Она левой рукой подтерла кровь, раскрыла эту как будто пудреницу, правой рукой взяла шепотку темного порошка и стала втирать в ранку. Кровь угомонилась. Она сложила все в коробочку, сунула ее в кисет и кинула его мне:
— Положи на место, ладно?
— Ладно. — Я положил мешочек на место, прихлопнул дверку тумбочки и вдруг, что-то поняв, расхохотался:
— Лида, ты как снайпер, да? Засечка на прикладе, да? Шпок — готов! — и засечка?
— Вроде того, — сказала она, шмыгая носом от непрошедшей боли. — У нас такое правило. Чем больше мужчин было у женщины, тем легче ей дома замуж выйти. И вообще чтоб видно было, что она хорошая женщина.
— Да… — сказал я. — Дела…
— Правило такое, — сказала она. — Я тебя не очень напугала? Ты извини, если напугала.
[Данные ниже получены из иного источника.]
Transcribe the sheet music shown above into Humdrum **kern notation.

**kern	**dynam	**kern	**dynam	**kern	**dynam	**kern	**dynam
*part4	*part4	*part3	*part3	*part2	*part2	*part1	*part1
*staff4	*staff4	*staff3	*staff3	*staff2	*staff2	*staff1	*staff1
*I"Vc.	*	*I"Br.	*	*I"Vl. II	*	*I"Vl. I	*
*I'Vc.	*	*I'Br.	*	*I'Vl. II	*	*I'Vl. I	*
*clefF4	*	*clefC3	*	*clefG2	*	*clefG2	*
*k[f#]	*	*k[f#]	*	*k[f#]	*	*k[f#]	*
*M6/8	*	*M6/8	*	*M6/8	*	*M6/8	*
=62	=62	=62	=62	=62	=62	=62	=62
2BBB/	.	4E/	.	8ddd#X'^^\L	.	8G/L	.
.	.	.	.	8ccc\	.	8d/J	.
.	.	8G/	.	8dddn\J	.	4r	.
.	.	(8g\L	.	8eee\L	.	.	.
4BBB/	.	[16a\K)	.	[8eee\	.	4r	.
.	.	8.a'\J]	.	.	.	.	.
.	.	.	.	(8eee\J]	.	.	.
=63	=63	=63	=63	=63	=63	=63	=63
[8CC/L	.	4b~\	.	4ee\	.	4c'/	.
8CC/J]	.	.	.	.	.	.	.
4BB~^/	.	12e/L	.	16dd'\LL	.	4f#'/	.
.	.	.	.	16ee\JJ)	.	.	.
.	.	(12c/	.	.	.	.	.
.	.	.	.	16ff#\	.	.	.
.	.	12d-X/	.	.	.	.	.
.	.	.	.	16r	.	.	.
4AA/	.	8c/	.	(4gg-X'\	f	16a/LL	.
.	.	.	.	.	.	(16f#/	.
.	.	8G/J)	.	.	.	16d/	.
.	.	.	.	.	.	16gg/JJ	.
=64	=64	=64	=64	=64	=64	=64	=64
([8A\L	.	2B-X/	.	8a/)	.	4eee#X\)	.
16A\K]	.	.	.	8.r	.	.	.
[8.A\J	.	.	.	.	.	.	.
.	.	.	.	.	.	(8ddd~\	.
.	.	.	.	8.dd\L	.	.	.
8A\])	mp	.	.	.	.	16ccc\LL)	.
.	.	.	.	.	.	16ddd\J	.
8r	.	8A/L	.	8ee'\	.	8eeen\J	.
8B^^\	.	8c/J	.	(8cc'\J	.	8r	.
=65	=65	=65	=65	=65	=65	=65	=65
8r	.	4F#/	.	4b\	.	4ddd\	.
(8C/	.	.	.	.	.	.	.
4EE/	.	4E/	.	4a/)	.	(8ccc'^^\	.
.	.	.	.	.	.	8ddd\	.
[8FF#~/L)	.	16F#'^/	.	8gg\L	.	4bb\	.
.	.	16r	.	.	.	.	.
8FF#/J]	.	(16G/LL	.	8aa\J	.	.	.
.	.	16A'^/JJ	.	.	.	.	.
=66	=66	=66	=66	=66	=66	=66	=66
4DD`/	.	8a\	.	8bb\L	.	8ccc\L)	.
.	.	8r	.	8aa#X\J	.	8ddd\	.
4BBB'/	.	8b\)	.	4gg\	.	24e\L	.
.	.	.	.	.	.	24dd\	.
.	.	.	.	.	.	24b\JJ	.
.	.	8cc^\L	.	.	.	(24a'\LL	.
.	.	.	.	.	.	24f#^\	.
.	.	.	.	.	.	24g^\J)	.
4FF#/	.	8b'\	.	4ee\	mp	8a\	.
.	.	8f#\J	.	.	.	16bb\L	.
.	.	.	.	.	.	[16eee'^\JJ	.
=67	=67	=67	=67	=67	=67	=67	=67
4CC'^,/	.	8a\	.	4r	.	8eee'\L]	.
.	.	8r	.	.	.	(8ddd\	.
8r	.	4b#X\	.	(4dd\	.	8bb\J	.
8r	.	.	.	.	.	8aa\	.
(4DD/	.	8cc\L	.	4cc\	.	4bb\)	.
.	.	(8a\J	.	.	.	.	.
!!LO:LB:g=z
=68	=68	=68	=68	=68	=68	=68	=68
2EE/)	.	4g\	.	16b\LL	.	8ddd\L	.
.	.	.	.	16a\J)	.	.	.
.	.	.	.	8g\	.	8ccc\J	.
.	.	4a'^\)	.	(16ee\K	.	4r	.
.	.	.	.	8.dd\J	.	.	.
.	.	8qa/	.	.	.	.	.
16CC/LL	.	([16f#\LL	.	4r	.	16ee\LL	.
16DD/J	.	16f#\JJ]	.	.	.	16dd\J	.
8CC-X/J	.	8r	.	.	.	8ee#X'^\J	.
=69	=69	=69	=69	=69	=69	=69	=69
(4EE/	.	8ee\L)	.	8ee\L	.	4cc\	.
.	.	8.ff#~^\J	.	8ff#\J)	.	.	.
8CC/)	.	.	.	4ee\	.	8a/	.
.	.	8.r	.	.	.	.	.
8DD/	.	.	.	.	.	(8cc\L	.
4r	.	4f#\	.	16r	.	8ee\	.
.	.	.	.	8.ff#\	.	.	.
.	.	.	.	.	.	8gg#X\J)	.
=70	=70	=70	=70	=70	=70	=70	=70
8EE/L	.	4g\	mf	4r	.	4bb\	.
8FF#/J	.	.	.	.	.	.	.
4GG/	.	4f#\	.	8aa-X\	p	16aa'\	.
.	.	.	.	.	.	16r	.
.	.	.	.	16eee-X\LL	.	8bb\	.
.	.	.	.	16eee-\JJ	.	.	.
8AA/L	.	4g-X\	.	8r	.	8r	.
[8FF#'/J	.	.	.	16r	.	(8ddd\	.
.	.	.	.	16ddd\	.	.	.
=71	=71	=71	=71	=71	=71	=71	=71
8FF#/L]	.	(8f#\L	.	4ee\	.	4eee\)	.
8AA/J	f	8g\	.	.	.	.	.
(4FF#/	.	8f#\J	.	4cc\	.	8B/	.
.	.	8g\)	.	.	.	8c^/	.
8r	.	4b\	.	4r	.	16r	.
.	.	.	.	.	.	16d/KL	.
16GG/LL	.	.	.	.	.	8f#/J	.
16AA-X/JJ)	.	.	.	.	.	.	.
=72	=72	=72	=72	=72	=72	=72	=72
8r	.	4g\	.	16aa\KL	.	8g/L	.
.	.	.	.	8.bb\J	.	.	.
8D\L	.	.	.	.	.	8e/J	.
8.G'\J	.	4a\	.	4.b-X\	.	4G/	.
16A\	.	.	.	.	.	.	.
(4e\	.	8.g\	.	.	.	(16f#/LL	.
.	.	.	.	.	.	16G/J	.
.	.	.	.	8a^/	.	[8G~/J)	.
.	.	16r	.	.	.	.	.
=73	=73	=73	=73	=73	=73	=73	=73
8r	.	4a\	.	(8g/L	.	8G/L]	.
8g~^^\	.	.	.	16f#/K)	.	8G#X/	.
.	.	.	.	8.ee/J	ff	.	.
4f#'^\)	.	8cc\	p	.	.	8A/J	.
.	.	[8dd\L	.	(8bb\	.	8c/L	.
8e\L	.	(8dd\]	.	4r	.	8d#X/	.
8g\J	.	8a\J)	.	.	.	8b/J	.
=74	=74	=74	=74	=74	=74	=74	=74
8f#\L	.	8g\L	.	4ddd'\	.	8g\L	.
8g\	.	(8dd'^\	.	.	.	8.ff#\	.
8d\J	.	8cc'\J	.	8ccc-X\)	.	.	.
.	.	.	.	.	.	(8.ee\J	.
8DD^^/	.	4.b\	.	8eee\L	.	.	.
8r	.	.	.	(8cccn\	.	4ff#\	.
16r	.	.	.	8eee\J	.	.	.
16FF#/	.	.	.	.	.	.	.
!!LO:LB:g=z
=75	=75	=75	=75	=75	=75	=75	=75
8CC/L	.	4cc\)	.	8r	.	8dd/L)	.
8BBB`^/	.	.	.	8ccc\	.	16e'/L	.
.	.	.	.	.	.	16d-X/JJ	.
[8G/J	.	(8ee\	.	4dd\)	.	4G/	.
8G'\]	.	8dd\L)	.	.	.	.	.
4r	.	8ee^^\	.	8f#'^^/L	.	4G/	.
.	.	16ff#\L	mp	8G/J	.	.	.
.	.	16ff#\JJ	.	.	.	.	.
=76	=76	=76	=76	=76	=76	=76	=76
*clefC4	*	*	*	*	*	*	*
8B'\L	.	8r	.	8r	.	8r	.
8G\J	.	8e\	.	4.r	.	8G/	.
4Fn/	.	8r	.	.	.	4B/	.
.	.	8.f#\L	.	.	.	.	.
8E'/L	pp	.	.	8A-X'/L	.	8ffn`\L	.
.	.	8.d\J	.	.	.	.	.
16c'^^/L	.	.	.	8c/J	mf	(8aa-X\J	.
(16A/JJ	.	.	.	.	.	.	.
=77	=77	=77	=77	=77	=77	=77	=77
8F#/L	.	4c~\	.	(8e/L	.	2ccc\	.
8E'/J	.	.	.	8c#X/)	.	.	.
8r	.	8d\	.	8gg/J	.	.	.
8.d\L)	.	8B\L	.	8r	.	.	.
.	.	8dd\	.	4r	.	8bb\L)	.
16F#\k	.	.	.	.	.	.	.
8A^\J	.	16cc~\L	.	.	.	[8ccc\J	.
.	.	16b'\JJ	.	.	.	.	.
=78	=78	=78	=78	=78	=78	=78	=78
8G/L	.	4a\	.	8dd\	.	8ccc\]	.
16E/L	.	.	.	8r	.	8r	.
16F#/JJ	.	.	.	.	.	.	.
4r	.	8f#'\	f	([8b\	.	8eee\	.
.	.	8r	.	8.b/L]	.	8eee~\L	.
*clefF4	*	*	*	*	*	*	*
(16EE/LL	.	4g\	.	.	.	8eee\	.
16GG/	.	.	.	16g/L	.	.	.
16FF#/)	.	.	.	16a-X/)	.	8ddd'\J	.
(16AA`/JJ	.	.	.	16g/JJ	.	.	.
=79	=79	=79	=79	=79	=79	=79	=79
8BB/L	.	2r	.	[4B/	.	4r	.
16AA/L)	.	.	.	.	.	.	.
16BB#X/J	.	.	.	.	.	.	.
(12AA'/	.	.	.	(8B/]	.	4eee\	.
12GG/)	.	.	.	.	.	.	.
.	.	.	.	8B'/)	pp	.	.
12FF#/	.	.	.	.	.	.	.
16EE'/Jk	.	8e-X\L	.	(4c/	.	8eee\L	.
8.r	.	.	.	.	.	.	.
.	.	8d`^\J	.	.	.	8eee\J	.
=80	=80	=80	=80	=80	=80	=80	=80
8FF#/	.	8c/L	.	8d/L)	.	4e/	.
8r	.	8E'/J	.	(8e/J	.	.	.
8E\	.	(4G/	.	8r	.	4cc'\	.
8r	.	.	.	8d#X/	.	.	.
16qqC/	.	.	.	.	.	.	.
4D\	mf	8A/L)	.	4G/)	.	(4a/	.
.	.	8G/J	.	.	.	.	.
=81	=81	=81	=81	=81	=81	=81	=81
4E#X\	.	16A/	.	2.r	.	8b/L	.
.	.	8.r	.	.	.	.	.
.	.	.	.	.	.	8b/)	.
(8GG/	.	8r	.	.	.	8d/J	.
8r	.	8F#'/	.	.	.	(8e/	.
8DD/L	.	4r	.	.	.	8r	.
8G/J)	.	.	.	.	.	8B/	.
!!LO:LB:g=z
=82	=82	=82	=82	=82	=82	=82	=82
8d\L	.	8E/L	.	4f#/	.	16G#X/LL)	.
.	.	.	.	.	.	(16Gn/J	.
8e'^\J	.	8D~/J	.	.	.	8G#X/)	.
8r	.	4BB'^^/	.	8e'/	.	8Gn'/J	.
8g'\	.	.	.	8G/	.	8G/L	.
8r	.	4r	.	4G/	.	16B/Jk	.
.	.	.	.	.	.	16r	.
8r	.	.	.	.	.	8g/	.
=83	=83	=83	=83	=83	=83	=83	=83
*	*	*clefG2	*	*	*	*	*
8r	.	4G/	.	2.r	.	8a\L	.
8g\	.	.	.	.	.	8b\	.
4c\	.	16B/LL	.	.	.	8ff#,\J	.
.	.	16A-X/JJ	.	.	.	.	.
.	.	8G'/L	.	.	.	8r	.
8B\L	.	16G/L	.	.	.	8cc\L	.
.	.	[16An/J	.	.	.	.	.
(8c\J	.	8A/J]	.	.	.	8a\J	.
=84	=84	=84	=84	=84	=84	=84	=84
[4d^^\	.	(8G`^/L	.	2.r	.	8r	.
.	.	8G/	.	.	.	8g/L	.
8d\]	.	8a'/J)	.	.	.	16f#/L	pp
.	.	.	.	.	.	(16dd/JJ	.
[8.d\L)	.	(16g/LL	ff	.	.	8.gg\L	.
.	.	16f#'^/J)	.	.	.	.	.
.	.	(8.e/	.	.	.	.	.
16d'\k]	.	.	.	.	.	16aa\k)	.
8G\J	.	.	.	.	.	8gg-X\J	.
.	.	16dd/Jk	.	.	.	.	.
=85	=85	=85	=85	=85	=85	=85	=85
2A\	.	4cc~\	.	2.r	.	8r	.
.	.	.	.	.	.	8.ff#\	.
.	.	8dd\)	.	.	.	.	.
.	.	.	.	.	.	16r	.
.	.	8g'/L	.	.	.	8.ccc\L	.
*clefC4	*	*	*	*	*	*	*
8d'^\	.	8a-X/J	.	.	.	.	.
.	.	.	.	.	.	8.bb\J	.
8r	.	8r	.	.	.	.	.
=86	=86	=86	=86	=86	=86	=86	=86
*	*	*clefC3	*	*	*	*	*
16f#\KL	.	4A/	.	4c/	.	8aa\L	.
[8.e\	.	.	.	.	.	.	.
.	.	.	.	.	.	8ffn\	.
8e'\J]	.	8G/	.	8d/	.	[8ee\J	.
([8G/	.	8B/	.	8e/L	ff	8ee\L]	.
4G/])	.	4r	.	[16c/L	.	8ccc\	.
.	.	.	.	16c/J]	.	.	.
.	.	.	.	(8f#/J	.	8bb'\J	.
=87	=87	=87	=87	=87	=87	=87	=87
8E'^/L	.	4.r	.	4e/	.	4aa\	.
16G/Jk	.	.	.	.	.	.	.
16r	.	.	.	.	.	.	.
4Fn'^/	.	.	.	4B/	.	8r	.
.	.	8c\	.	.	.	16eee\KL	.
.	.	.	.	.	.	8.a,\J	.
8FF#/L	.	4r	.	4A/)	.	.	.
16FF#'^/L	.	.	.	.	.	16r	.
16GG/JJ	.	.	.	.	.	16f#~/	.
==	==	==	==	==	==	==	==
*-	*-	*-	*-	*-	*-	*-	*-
— Нет, что ты! — Я ласково прикоснулся к ее голой ноге. — Лида, скажи, пожалуйста, а ты меня привела, чтобы насечку сделать или я тебе понравился?
— А я тебе понравилась?
— Да, — честно сказал я. — Я просто офигел, когда с тобой целовался.
— То-то же, — сказала она, засмеялась, перегнулась через меня, взяла сигарету и закурила.
— Постой, — сказал я. — Я ведь первый спросил, между прочим.
— Неважно, — сказала она. — Все равно мы не поженимся. Какая разница?
— Лида, — сказал я, переведя дух. — Ладно, твои дела. Но скажи, зачем ты так мучаешься? Во-первых, больно. Во-вторых, на факультете что про тебя говорят, сама знаешь, наверное?
— Знаю, — сказала она. — Ну и что?
— Лида, — сказал я. — Возьми насеки себе еще полсотни насечек, перетерпи разом, и все, и забудь, и живи нормально, а дома потом все предъявишь в лучшем виде. А то еще нарывать будет, ну его, Лида… — И я потянулся к ней, чтобы ее обнять.
Но она отпихнула меня, чуть не обжегши сигаретой. И посмотрела мне в глаза. Я никогда не видел такого потустороннего презрения во взоре, обращенном на меня.
— А знаешь ли ты… — медленно проговорила она, затягиваясь и пуская дым через ноздри. — А знаешь ли ты, русское московское это самое… а знаешь ли ты, что в нашем языке нет слова «ложь»?
— Лида… — начал было я, но замолк.
Она докурила, загасила сигарету. Прикоснулась мизинцем к свежей ранке на бедре.
— Кстати, — сказала она, — тебе домой не пора?
— Пора. — Я вскочил с кровати, начал одеваться. — Давно пора, давно пора.
— Пока, — сказала она, не оборачиваясь, когда я оделся и встал у нее за спиной.
— Пока, — ответил я. Мне недостало сил обнять ее голые смуглые и худые палеоазиатские плечи. Или поцеловать в жесткую, черную, как рояль, палеоазиатскую макушку.